About this exercise: Return only the lines of the listing below that run from the line with "left knee: (383, 333)" through the line with "left back paw: (454, 343)", both ends included, exactly as written.

Data extracts:
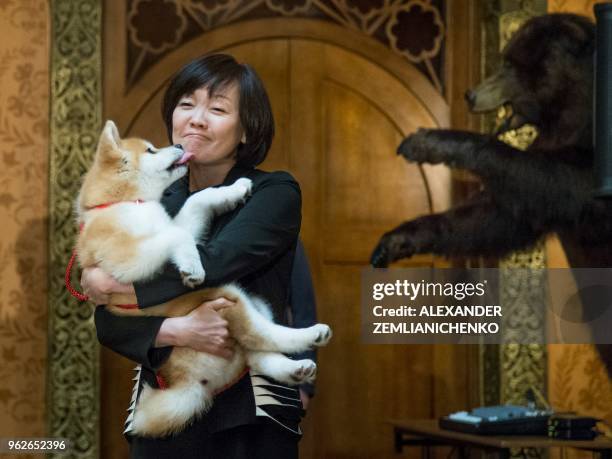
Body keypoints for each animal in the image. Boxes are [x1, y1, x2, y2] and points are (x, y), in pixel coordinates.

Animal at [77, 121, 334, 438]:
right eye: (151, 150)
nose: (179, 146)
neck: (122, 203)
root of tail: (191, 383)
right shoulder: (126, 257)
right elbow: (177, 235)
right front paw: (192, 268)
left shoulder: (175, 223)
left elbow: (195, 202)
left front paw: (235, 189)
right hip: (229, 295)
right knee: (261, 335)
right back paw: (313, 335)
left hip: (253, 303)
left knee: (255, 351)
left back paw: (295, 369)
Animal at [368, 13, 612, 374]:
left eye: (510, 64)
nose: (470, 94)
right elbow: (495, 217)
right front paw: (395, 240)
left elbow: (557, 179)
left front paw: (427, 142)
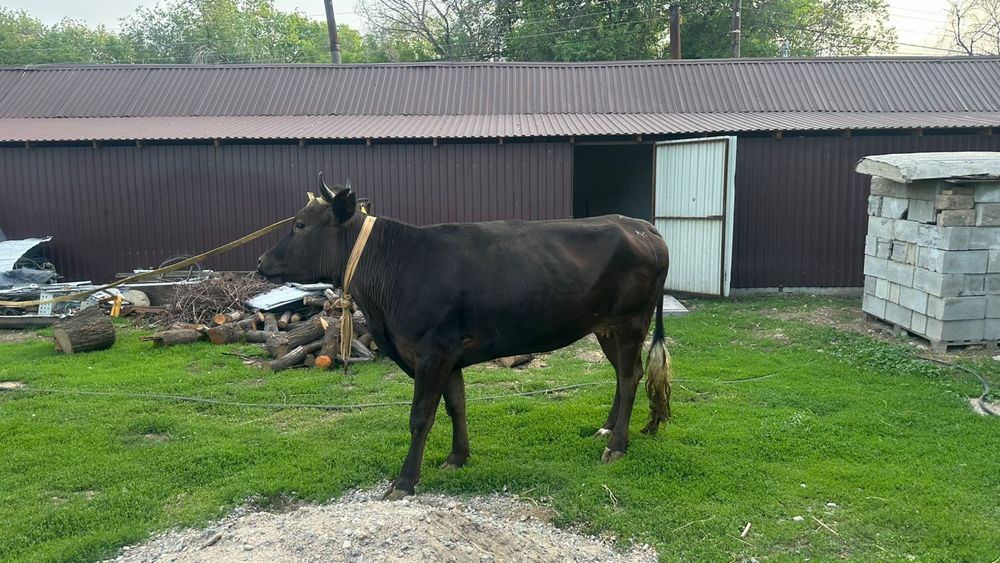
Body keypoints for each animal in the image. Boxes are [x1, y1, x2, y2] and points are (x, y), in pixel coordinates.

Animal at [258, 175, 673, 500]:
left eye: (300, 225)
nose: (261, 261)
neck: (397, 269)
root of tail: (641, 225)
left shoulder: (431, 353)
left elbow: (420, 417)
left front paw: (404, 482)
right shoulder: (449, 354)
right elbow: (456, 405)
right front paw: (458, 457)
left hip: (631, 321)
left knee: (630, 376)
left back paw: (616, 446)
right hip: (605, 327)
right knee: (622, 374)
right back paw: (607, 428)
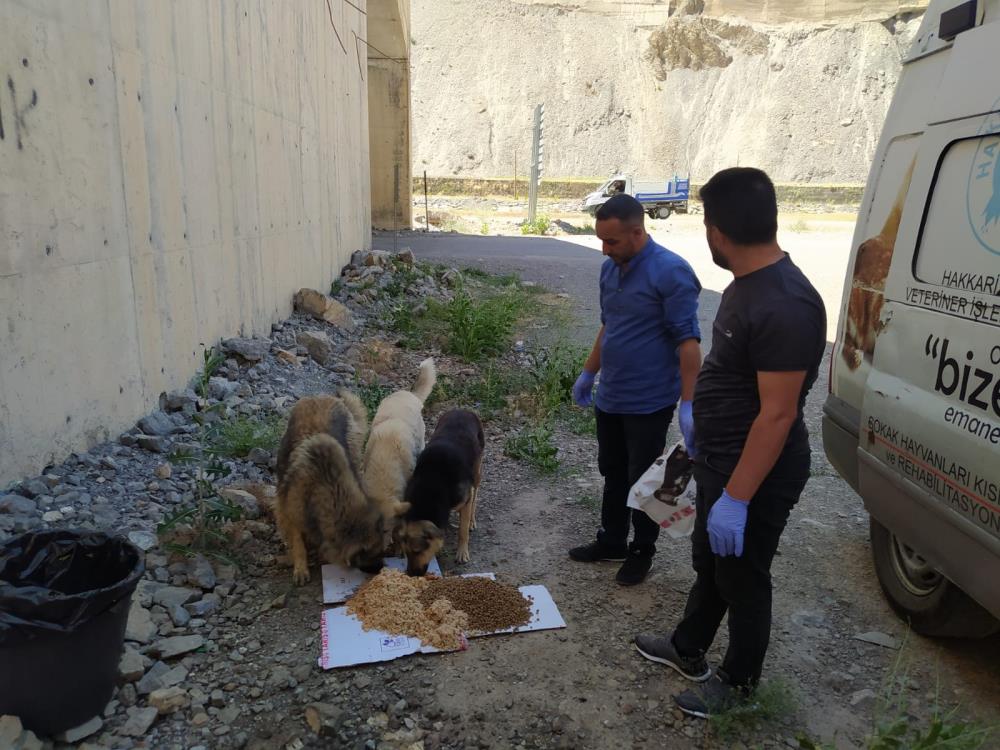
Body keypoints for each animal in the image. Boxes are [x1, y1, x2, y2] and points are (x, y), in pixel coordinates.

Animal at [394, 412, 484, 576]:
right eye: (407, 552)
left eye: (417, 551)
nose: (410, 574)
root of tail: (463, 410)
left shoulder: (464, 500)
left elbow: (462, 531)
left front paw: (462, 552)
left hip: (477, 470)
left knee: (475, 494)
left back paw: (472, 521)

...

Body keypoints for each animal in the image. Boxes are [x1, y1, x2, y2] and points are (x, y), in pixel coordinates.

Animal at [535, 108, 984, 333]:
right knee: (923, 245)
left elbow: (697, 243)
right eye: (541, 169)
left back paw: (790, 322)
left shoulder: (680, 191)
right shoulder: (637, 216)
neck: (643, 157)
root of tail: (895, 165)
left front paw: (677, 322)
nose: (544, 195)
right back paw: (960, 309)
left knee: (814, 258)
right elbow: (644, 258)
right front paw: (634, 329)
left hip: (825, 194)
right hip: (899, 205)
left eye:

* * *

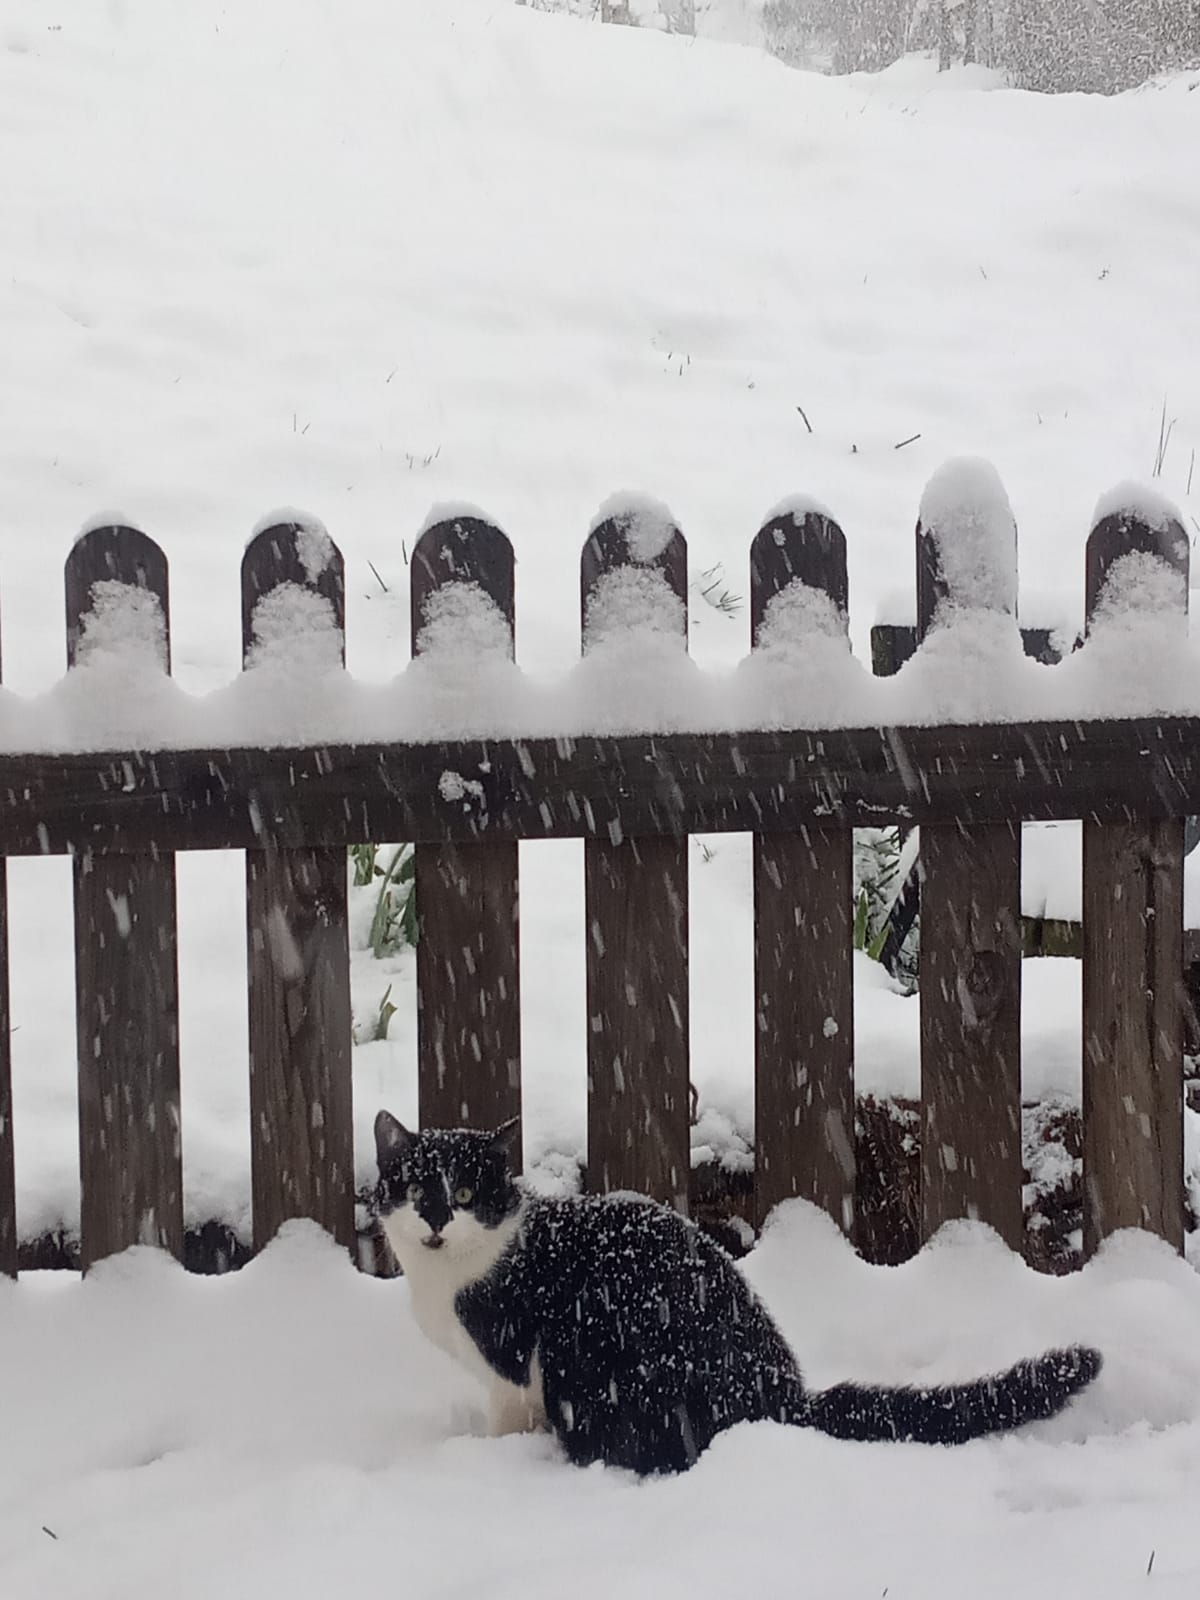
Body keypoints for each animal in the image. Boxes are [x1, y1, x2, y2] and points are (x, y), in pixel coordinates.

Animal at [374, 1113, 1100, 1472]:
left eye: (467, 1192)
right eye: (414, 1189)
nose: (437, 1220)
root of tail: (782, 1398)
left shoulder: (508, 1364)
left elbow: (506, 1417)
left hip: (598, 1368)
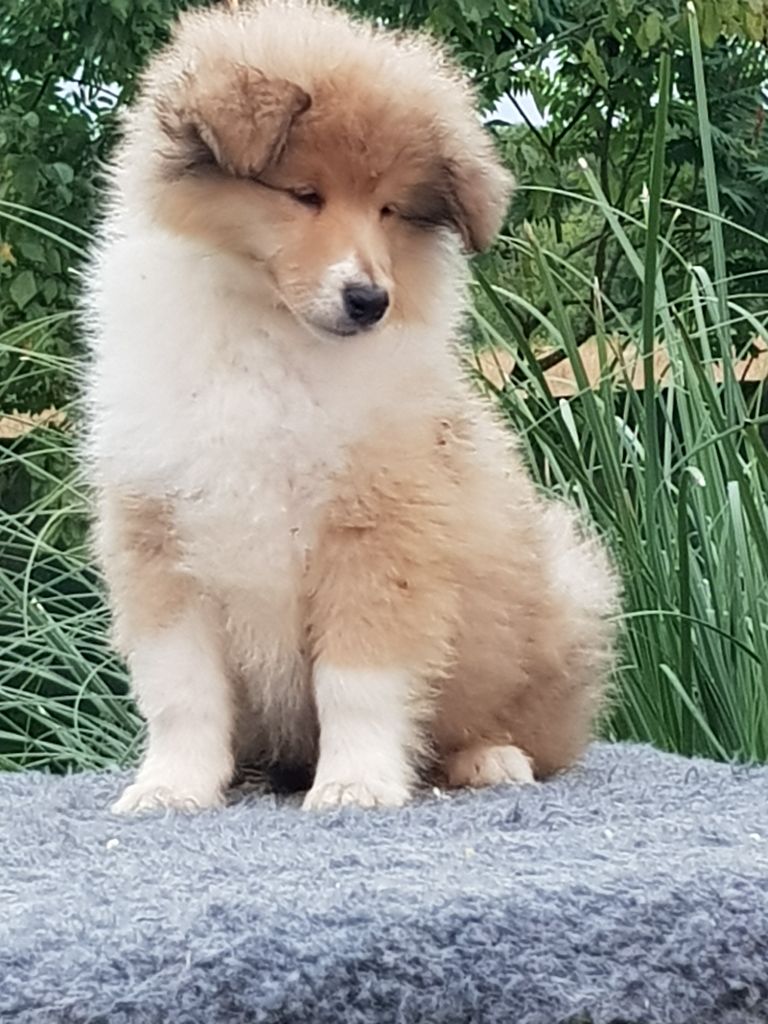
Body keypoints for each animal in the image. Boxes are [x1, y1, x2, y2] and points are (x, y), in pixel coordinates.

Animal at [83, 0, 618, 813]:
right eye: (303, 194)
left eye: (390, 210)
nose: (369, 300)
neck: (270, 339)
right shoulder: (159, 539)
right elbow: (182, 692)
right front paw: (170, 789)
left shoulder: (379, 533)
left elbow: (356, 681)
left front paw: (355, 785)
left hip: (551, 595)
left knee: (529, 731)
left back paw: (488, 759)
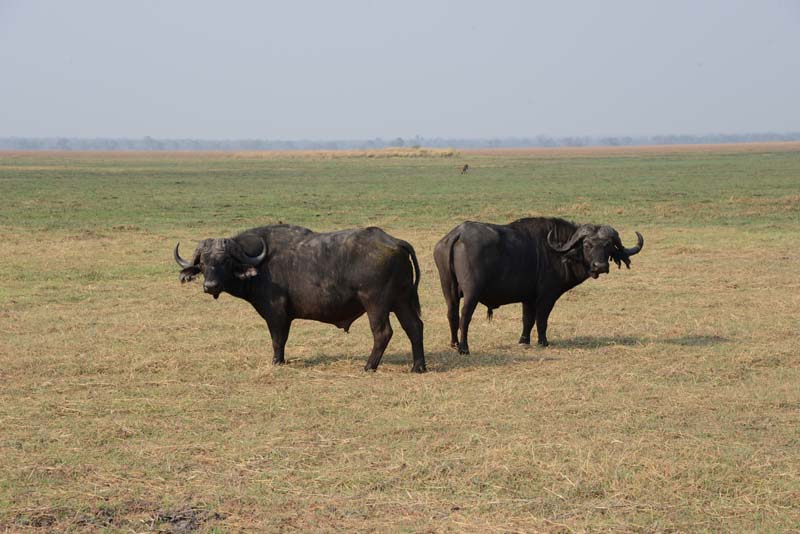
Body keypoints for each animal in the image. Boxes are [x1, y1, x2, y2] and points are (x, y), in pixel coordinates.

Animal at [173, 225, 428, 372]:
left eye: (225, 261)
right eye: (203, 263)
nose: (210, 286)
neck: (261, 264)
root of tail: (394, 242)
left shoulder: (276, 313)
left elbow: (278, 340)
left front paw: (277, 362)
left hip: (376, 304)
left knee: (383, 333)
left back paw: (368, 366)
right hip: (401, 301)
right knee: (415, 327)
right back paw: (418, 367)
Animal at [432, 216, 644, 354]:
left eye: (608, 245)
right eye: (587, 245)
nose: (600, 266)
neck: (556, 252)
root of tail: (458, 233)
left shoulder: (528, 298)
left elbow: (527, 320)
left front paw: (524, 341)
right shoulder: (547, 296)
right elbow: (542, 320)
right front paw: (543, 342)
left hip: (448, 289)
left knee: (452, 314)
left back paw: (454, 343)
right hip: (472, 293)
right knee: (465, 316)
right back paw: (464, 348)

Written answer:
left knee: (383, 333)
left back paw: (368, 366)
right hip: (401, 301)
right knee: (415, 327)
right back paw: (418, 367)
Animal at [432, 216, 644, 354]:
left eye: (608, 245)
right eye: (587, 245)
nose: (600, 266)
neck: (556, 252)
root of tail: (458, 233)
left shoulder: (528, 298)
left elbow: (527, 320)
left front paw: (524, 341)
right shoulder: (547, 296)
right elbow: (542, 320)
right front paw: (543, 342)
left hip: (448, 289)
left knee: (452, 314)
left back paw: (454, 343)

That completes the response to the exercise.